You’ve found the perfect candidate. The interviews went brilliantly. Now you need to close the deal.

This is where many hiring managers fumble and lose candidates they should have won.

Speed Is Everything

When you’ve decided on a candidate, move immediately. Not “let’s regroup next week”—now.

Top candidates have other options. Every day you wait is a day for a competitor to swoop in. Once you’re confident, make the offer within 24-48 hours.

The companies that consistently win talent don’t deliberate endlessly. They decide and act.

Make the Call Personally

Don’t send offers by email initially. Pick up the phone.

Start with enthusiasm: “We’d like to offer you the position, and I’m personally excited about working with you.” Then discuss terms verbally before any written offer.

This personalises the moment and lets you gauge their response in real-time. Email offers feel transactional and miss the opportunity to build excitement.

Understand What Matters to Them

Before making the offer, you should know what this candidate values most:

Base salary? Bonus potential? Title? Flexibility? Career progression? Team culture? Learning opportunities?

Tailor your pitch accordingly. If they care most about growth, lead with development opportunities. If they mentioned flexibility repeatedly, emphasise your remote work policy.

One-size-fits-all offers are less compelling than offers that speak directly to someone’s priorities.

Pre-Close Before the Formal Offer

Never make a formal offer without knowing the answer. Before the official conversation, check:

“If we offered you $X with these terms, is that something you’d accept?” “Is there anything that would prevent you from joining us?”

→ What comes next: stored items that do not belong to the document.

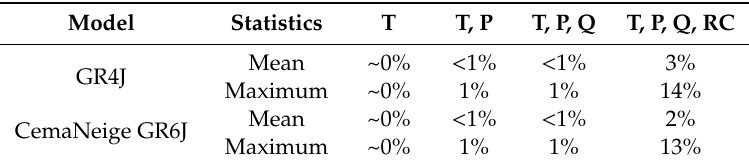
Figure 8. Rating curve (yellow line) for the Blejski most station on the Sava Dolinka river with periodical discharge and water level measurements (points). Table 3. Overview of the measurements and rating curve errors on the rainfall-runoff modelling results using GR4J and CemaNeige GR6J models. The difference between the minimum and maximum simulated discharge values of the 100 model runs, calculated for all mean and maximum simulated discharge values, is shown.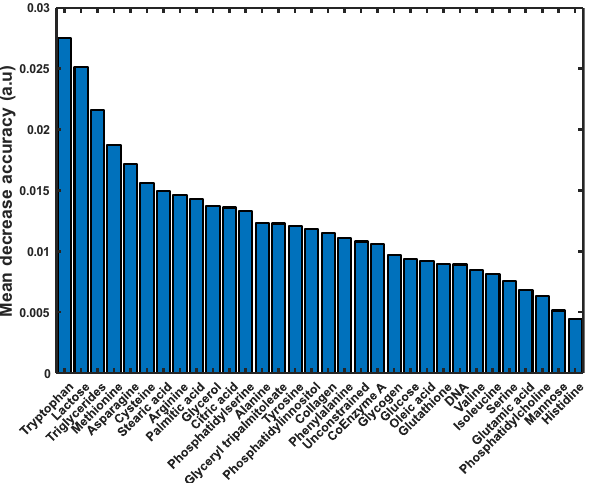
Figure 5. Variable importance plots of the classification of irradiated versus nonirradiated breast tissue Raman spectra based on GBR-NMF scores with Random Forest.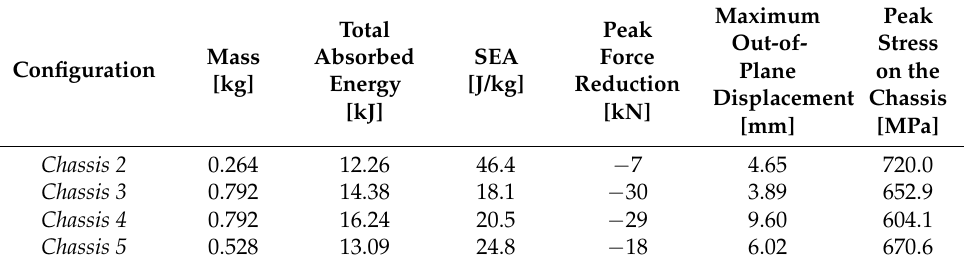
Table 4. Results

This surfaces objections you can address. It’s much easier to negotiate before a formal offer than after.

Present It Properly

When discussing the offer:

Start with the positives: role, team, opportunity, culture—why they should be excited.

Be clear on compensation: base salary, bonus, equity if applicable, benefits, any sign-on.

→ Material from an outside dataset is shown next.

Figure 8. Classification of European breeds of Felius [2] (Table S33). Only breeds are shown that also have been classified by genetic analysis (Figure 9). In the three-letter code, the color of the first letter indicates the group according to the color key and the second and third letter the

Explain the path forward: start date expectations, onboarding process, first weeks.

Give them time (but not too much): “I’d love an answer by Friday” is reasonable. “Take as long as you need” signals you’re not urgently excited about them.

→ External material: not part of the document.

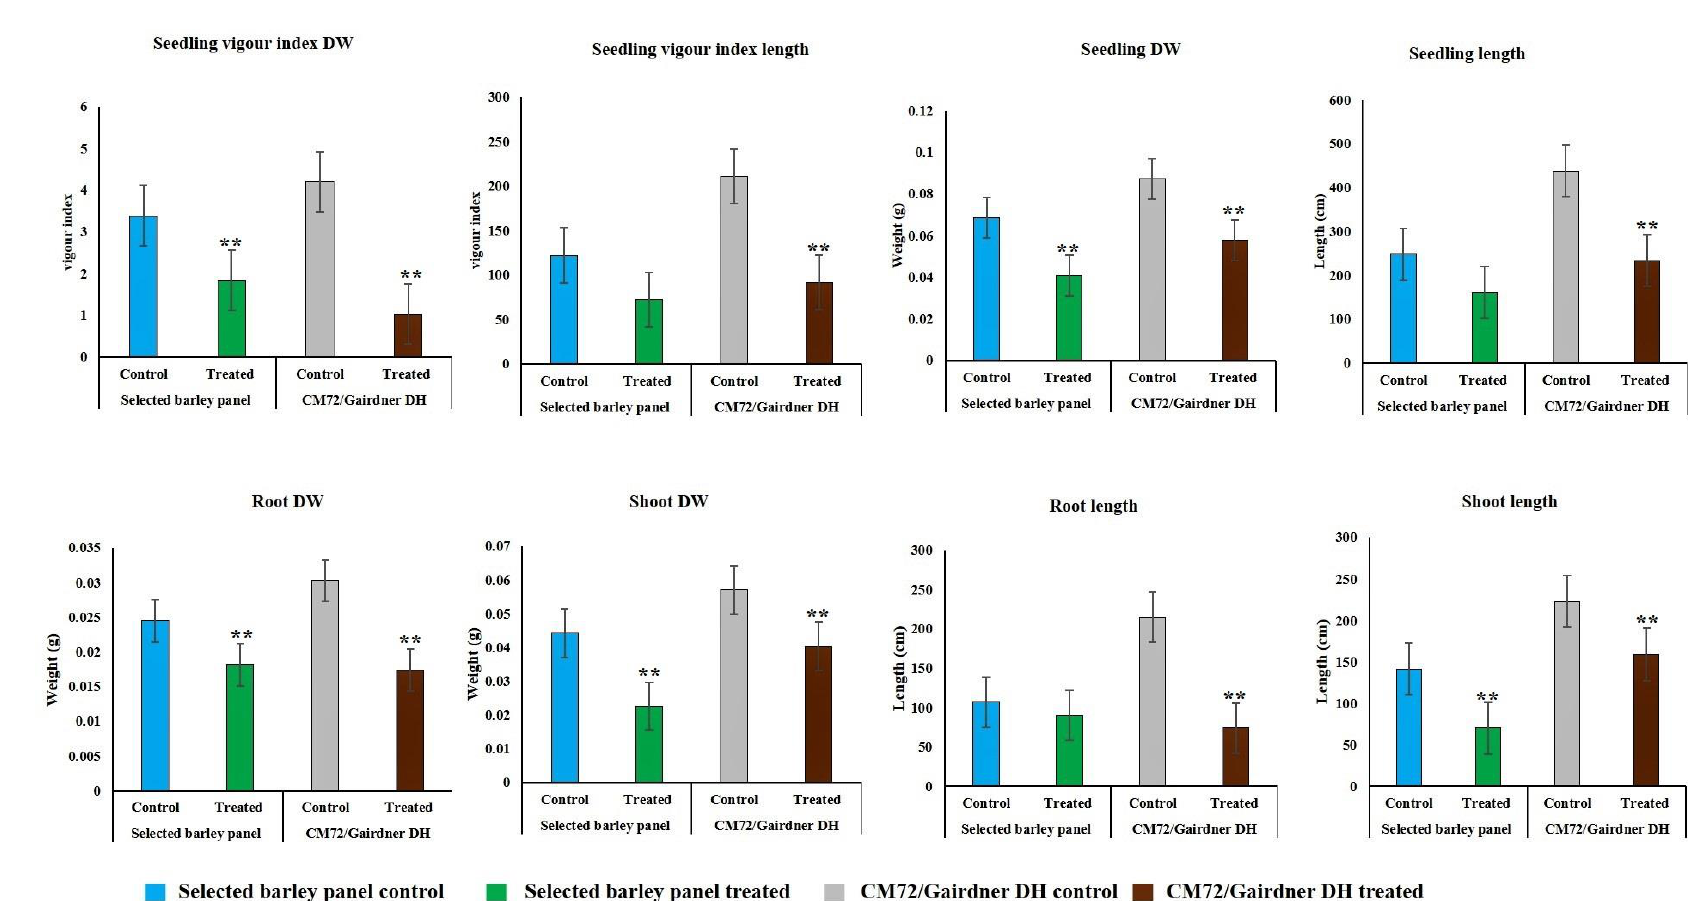
Figure 2. Effect of 150 mM NaCl on seedling survival traits and seedling vigour indices of CM72/Gairdner DH populations and selected barley diversity panel. Values are given as mean ± SD of six experiments in each group. Error bars that are not overlapping differ significantly at p ≤ 0.05 and ** indicate significant difference between control and in the salt treatment at p < 0.05.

Handle Negotiation Gracefully

Almost everyone negotiates. Don’t be offended—it’s normal.

Listen to what they’re asking for and why. Sometimes requests have simple solutions you hadn’t considered.

Know your limits beforehand. What can you flex on? Salary? Start date? Title? Working arrangements? What’s non-negotiable?

If you can’t meet their request, explain why honestly: “Our salary bands don’t allow that at this level” is better than vague deflection.

Counter Competing Offers

If they mention another offer, don’t panic. Ask questions:

“What aspects of the other opportunity appeal to you?” “Is there something we could offer that would make this decision easier?” “What would it take for you to choose us?”

Sometimes you can compete on non-monetary factors. Sometimes you can’t—and it’s better to know early.

Seal It Quickly

Once they’ve verbally accepted:

Send the written offer immediately (same day). Follow up the next day to confirm receipt and answer questions. Set a signature deadline (reasonable but prompt). Begin pre-boarding engagement immediately—introduce team members, send helpful information.

The period between verbal acceptance and start date is dangerous. Other offers can appear, cold feet can develop. Keep them engaged and excited throughout.

Accept Rejection Gracefully

Sometimes despite your best efforts, they’ll say no. Take it well.

“I’m disappointed but understand. If circumstances change, please keep us in mind. And I’d be grateful if you could share any feedback on what influenced your decision.”

Today’s rejected offer can be next year’s referral source. Never burn bridges.